AP News, November 8th, 2007
A federal judge has ruled that compiling Dorothy Parker's poems was a far less original act than writing them.
The editor of a book of uncollected work by the late author did not show enough "creativity" to claim copyright infringement from a near-identical set contained in a book released by Penguin Group (USA), U.S. District Judge John F. Keenan said Tuesday, contradicting a decision he made four years ago.
Stuart Y. Silverstein's "Not Much Fun: The Lost Poems of Dorothy Parker" was published in 1996 by Scribner, an imprint of Simon & Schuster. The Penguin book, "Dorothy Parker, Complete Poems," came out in 1999 and includes all the 122 pieces assembled by Silverstein, who was not credited. The poems themselves are in the public domain.

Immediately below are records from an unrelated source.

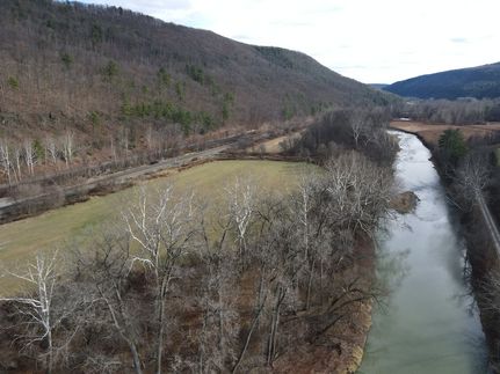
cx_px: 250
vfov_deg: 56.8
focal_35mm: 24
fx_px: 347
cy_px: 187
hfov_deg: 71.6
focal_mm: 4.5
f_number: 2.8
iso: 100
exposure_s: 1/240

"The Court finds that Silverstein simply selected for inclusion in `Not Much Fun' all of the uncollected Parker poems that he could find and that this selection process involved no creativity," wrote Keenan, who in a summary judgment in 2003 had ruled in Silverstein's favor and enjoined Penguin from selling or continuing to distribute its book.
Keenan's ruling was vacated in 2004 by the U.S. Court of Appeals for the Second Circuit, and the case was returned to the U.S. District Court in the Southern District of New York. The appeals court found that a "trial was required to determine if Silverstein had exercised any creativity." The trial was held last July.
"Penguin Group (USA) is, of course, delighted with the District Court's decision," the publisher said Thursday in a statement.
"After six years of litigation, the court has unambiguously rejected every one of Mr. Silverstein's legal claims, and repudiated his attacks on Penguin's conduct and practices. It is a complete vindication for Penguin, and a great victory for all publishers."
Silverstein told The Associated Press on Thursday, "We're disappointed with the ruling and are considering our remedies on appeal."
Penguin spokeswoman Kristin Ilardi said that the publisher had "voluntarily kept the book out of circulation" and that "it will be up to the Penguin Books imprint to decide whether they will begin circulation again."
Keenan's 79-page decision included legal and literary history. He offered a brief description of Parker — "the famous writer who was a member of the Algonquin Round Table" — and a detailed summary of what constitutes a poem.
"A poem sometimes possesses rhyme or meter, though this is not necessary," Keenan wrote. "A poem is typically free from the usual rules of grammar, punctuation and capitalization." In a footnote, he cited testimony that before "World War Two, a poem almost always had rhyme or meter." Now, "the popular definition of poem has become much more lenient."
Among the factors in Keenan's decision: Whether a 1920 letter from Parker to fellow wit Robert Benchley, written in rhyming couplets, was easily defined as a poem. Silverstein testified that it wasn't and that he had demonstrated creativity by including it in his book.
On the contrary, Keenan wrote, "where a line does not fit within the margins, it is indented below and kept apart from the next line in order to preserve the rhyme scheme.
"The Letter to Robert Benchley is objectively recognizable as a poem."